Nouvelle-Calédonie: dimanche elle devrait demeurer française

Dimanche aura lieu le 3e référendum sur l’indépendance ou pas de la Nouvelle-Calédonie.

Là-bas, le Ministre des Outre-mer, Sébastion Lecornu, arrive ce vendredi. Il sera donc présent dimanche 12 décembre, jour du référendum qui doit théoriquement clore un cycle de plus de 20 ans.

Le haut-commissaire a annoncé qu’il avait bleui le Territoire. 1400 gendarmes, 1100 gardes mobiles, 130 véhicules et 30 VBRG sont déployés sous le commandement de Christophe Marietti, un général de division. 1750 militaires des forces armées sont également en alerte. Deux hélicoptères Puma et un avion Casa supplémentaires sont arrivés sur la base aérienne de La Tontouta.

Théoriquement des contrôles ont été établis sur toutes les grandes routes du Grand Nouméa et de brousse.

Dès lundi matin des discussions sur la suite devraient avoir lieu… sauf que les partis indépendantistes refusent d’y participer, vociférant que ce 3e référendum est une déclaration de guerre. Après l’avoir demandé, ils voulaient le reporter après l’élection présidentielle. Leur argument : le deuil kanak après les décès Covid. Il dure un an. Mais toutes les ethnies ont été touchées. Le gouvernement a refusé le report. Les Kanaks habitués à ce que Paris leur cède dès qu’ils élèvent la voix sont surpris comme des lapereaux dans les phares d’une voiture.

« Face à l’entêtement de l’État de maintenir coûte que coûte la date de la consultation au 12 décembre 2021, le FLNKS et les nationalistes s’opposent à toutes discussions et à de quelconques rencontres avec le ministre des Outre-mer avant les élections présidentielles » ont-il clamé par communiqué.

Ils iront chouiner à l’ONU promettent-ils.

Ils ont fait venir des observateurs du Forum des Iles du Pacifique. Un ramassis  de pro indépendances (Fidji, Samoa). Tous n’ont qu’un désir: que la Nouvelle-Calédonie soit ramenée leur stade de misère et de soumission à Pékin.

Le boycott des indépendantistes n’est que la énième preuve que leur idée de la démocratie se limite à leurs propres intérêts.

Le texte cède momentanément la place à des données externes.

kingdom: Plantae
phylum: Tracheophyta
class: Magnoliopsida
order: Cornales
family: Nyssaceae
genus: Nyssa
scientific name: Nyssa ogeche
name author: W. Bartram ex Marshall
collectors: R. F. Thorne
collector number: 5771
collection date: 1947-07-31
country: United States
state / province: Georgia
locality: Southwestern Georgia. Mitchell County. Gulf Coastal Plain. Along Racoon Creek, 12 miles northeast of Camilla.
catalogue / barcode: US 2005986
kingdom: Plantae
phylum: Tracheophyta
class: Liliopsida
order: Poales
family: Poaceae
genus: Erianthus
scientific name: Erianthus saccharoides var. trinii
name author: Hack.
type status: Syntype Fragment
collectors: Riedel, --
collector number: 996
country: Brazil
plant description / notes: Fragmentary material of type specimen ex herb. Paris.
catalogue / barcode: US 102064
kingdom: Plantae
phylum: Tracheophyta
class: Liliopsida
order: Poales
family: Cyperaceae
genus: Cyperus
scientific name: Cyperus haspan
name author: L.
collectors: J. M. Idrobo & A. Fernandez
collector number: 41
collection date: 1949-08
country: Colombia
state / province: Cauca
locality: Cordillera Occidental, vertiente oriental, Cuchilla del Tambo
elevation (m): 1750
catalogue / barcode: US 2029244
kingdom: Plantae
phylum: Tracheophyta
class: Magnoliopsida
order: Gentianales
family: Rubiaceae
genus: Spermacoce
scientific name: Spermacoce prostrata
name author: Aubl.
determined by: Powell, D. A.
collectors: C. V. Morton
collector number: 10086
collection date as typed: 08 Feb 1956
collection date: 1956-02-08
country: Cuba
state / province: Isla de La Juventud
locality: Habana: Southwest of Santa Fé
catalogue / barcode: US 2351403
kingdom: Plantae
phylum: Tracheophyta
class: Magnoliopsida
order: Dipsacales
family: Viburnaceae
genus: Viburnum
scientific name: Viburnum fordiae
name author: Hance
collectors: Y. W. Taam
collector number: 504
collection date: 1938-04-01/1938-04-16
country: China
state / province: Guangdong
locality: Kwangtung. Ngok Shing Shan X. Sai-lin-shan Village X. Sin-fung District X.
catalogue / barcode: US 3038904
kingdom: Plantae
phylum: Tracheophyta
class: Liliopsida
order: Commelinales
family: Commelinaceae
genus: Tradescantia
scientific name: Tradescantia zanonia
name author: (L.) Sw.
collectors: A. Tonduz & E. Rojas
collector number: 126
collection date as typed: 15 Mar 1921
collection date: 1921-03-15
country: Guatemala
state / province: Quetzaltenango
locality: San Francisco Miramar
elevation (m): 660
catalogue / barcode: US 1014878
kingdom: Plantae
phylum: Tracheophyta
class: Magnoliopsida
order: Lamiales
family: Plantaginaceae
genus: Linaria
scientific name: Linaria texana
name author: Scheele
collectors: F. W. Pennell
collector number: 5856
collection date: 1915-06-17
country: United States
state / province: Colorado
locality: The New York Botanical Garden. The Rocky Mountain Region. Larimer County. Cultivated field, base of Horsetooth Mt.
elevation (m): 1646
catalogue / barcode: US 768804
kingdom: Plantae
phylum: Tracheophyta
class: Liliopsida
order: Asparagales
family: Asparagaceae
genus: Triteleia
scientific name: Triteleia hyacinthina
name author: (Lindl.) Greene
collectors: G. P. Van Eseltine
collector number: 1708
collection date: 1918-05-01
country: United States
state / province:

Le bien-être de la population n’est pas leur préoccupation.

Pour le jour d’après, Pierre Frogier – le sénateur soit disant loyaliste du Rassemblement (=LR) – appelle à des discussions dont serait exclu l’État français comme si le vote pour le maintien dans la France n’était pas un vote pour le maintien des compétences et des responsabilités de l’État en Nouvelle-Calédonie, comme si les politiciens locaux (Loyalistes et surtout Kanakystes) n’avaient pas ruiné et ensanglanté l’archipel depuis plus de 30 ans, comme s’il ne fallait toujours pas libérer les 45 000 Calédoniens n’ayant pas le droit de vote depuis les accords iniques qui ont conduit à ces trois référendums.

Quant à Philippe Gomès, autre leader prétendument loyaliste, il décrit une suite des événements peu réjouissante avec notamment le prolongement de l’Accord de 1998 prévu pour vingt ans jusqu’en 2024, un système emberlificoté d’échanges, de consensus avec au bout un… 4e référendum.

Ainsi les Calédoniens vainqueurs de trois référendums se verraient encore infliger une nouvelle saison Kanaky. Un feuilleton plus interminable que Plus belle la vie. Ou la meilleure façon de voler la victoire aux Calédoniens.

La constante guérilla fratricide des partis s’affichant loyalistes ne semble pas prête de cesser. Comme la propagande médiatique de Nouvelle-Calédonie la 1ère, le bourrage de crâne scolaire et culturel. Comme le gel du corps électoral, comme l’inscription automatique des sujets coutumiers tandis que celle des loyalistes est soumise à des boulets administratifs, comme l’insécurité et la ruine économique organisées pour faire fuir une partie de la population.

Pour l’instant, la Calédonie n’a pas à se plaindre de la politique de Macron et Lecornu: usine du sud, fin de l’accord scélérat de 1998, refus de reporter le 3e référendum.

Les États-Unis et l’Australie ne sont sans doute pas pour rien dans cette politique bien différente de celle que nous connaissons depuis la fin des années 1981, aussi bien sous Mitterrand que sous Chirac, aussi bien sous Sarkozy que sous Hollande.

Mais lundi matin, avec une victoire probable du NON à l’indépendance, le gouvernement aura-t-il la force de continuer à soutenir la Nouvelle-Calédonie française ?

Avec Monsieur “En même temps”, méfiance, méfiance, méfiance.